Q&A: I have a new baby. How should I handle my jealous 2-year-old?
We have a 2-year-old son and a 9-month-old daughter. The 2-year-old is being aggressive. He hits his sister and has pushed her over many, many times, causing her a lot of pain. We say, "No," and tell him he shouldn't be rough but it doesn't seem to help. What can we do?
Is your son’s aggression just directed towards his sister? Assuming it is, it’s frustrating for you but completely understandable from the perspective of a toddler’s development. Feelings of jealousy and competition are normal sibling emotions. After all, no-one asked his permission before she came along, and now he has to move over, share the spotlight and his parents, the two most important people in his life. Plus, she’s probably not any fun yet as a playmate.
Since toddlers don’t have the verbal ability to express what they are feeling, the only outlet for their intense emotions is a physical one. Add to that an inability to control impulses and you can see why he may repeatedly push his sister over, and more.

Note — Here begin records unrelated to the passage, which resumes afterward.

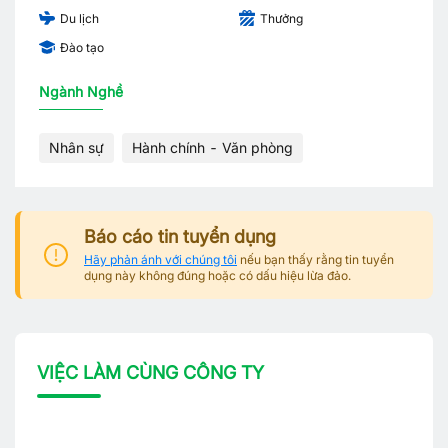
Du lịch
Thưởng
Đào tạo
Ngành Nghề
Nhân sự
Hành chính - Văn phòng
Báo cáo tin tuyển dụng
Hãy phản ánh với chúng tôi
nếu bạn thấy rằng tin tuyển
dụng này không đúng hoặc có dấu hiệu lừa đảo.
VIỆC LÀM CÙNG CÔNG TY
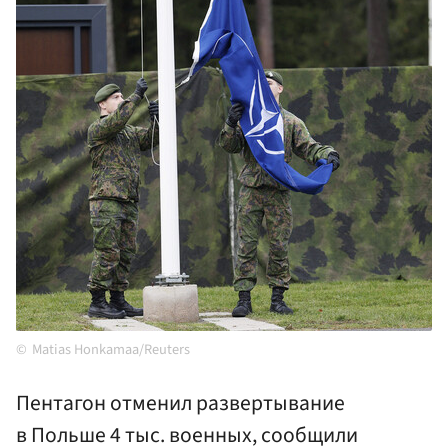
Matias Honkamaa/Reuters
Пентагон отменил развертывание
в Польше 4 тыс. военных, сообщили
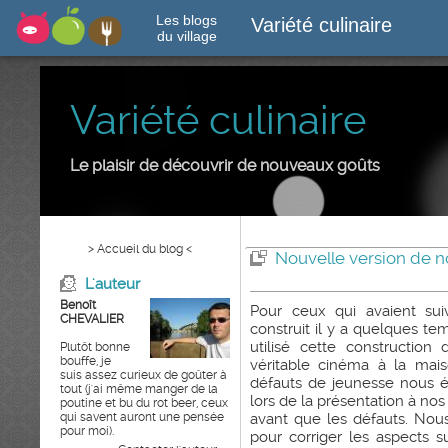
Les blogs
Variété culinaire
du village
Variété culinaire
Le plaisir de découvrir de nouveaux goûts
> Accueil du blog <
Nouvelle version de n
L'auteur
Benoît
Pour ceux qui avaient sui
CHEVALIER
construit il y a quelques te
utilisé cette constructi
Plutôt bonne
bouffe, je
véritable cinéma à la maison
suis assez curieux de goûter à
défauts de jeunesse nous ét
tout (j'ai même manger de la
lors de la présentation à no
poutine et bu du rot beer, ceux
qui savent auront une pensée
avant que les défauts. Nou
pour moi).
pour corriger les aspects su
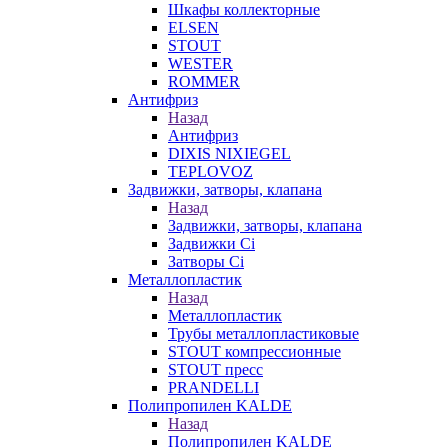
Шкафы коллекторные
ELSEN
STOUT
WESTER
ROMMER
Антифриз
Назад
Антифриз
DIXIS NIXIEGEL
TEPLOVOZ
Задвижки, затворы, клапана
Назад
Задвижки, затворы, клапана
Задвижки Ci
Затворы Ci
Металлопластик
Назад
Металлопластик
Трубы металлопластиковые
STOUT компрессионные
STOUT пресс
PRANDELLI
Полипропилен KALDE
Назад
Полипропилен KALDE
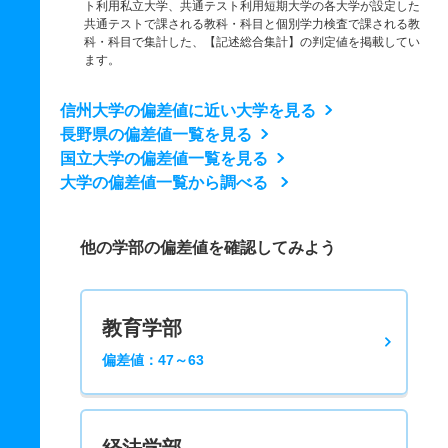
ト利用私立大学、共通テスト利用短期大学の各大学が設定した
共通テストで課される教科・科目と個別学力検査で課される教
科・科目で集計した、【記述総合集計】の判定値を掲載してい
ます。
信州大学の偏差値に近い大学を見る
長野県の偏差値一覧を見る
国立大学の偏差値一覧を見る
大学の偏差値一覧から調べる
他の学部の偏差値を確認してみよう
教育学部
偏差値：47～63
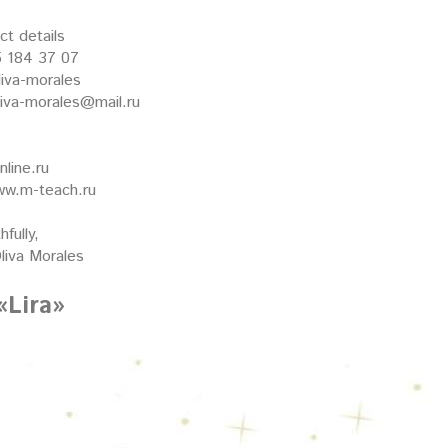
t details
5 184 37 07
liva-morales
liva-morales@mail.ru
nline.ru
ww.m-teach.ru
hfully,
liva Morales
«Lira»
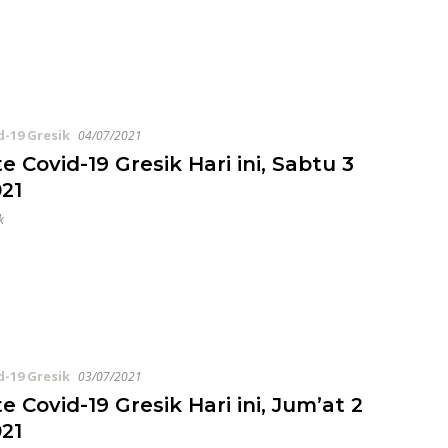
d-19 Gresik
04/07/2021
 Covid-19 Gresik Hari ini, Sabtu 3
021
k
d-19 Gresik
03/07/2021
 Covid-19 Gresik Hari ini, Jum’at 2
021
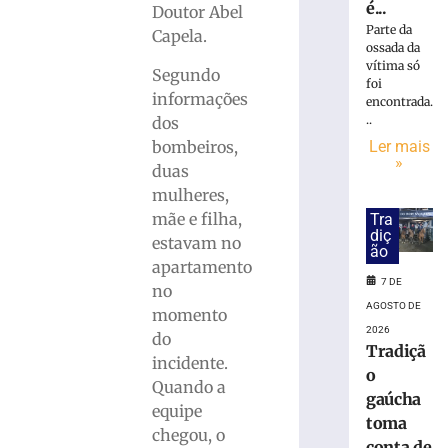
»
é...
Doutor Abel
Parte da
Capela.
ossada da
PF
vítima só
Segundo
prende
foi
informações
mulher
encontrada.
suspeita
..
dos
de
Ler mais
bombeiros,
»
tráfico
duas
de
mulheres,
pessoas
mãe e filha,
Tra
para
diç
estavam no
exploração
ão
apartamento
sexual
7 DE
em
no
SC
AGOSTO DE
momento
2026
7
do
Tradiçã
de
incidente.
agosto
o
de
Quando a
2026
gaúcha
equipe
Ler
toma
chegou, o
mais
conta de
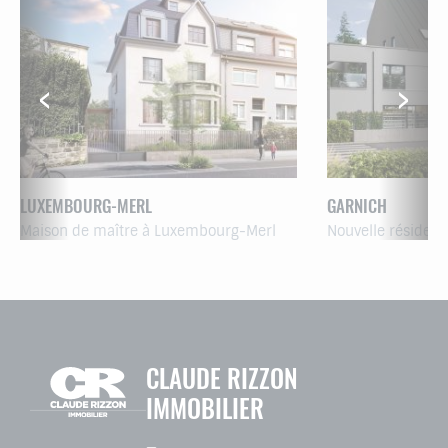
LUXEMBOURG-MERL
GARNICH
Maison de maître à Luxembourg-Merl
Nouvelle résiden
CLAUDE RIZZON
IMMOBILIER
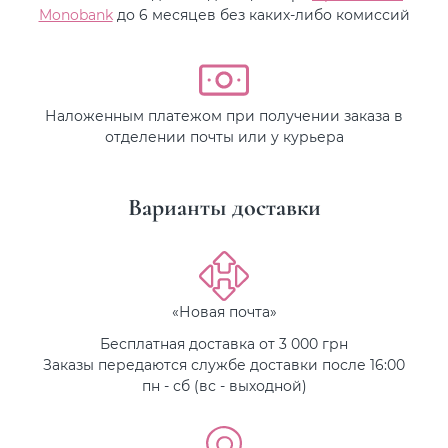
Monobank
до 6 месяцев без каких-либо комиссий
Наложенным платежом при получении заказа в
отделении почты или у курьера
Варианты доставки
«Новая почта»
Бесплатная доставка от 3 000 грн
Заказы передаются службе доставки после 16:00
пн - сб (вс - выходной)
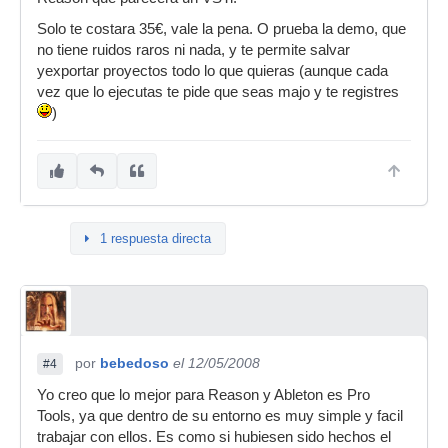
Solo te costara 35€, vale la pena. O prueba la demo, que
no tiene ruidos raros ni nada, y te permite salvar
yexportar proyectos todo lo que quieras (aunque cada
vez que lo ejecutas te pide que seas majo y te registres
)
1 respuesta directa
por
bebedoso
el 12/05/2008
#4
Yo creo que lo mejor para Reason y Ableton es Pro
Tools, ya que dentro de su entorno es muy simple y facil
trabajar con ellos. Es como si hubiesen sido hechos el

What to do about it? There isn’t a fool-proof approach to this one. Time-outs may be useful for some 2-year-olds but most don’t have the impulse control to make the lesson stick for the next time. One strategy that can work is based on the belief that what children want most is their parent’s attention. Any behavior that gets lots of attention (even negative attention in the form of yelling) will occur more frequently. So the next several times that you see aggression towards your daughter, try scooping her up and slathering her with sympathy and affection. Give your son a firm no, but otherwise ignore him. This may defeat the purpose for him and help curb the aggression.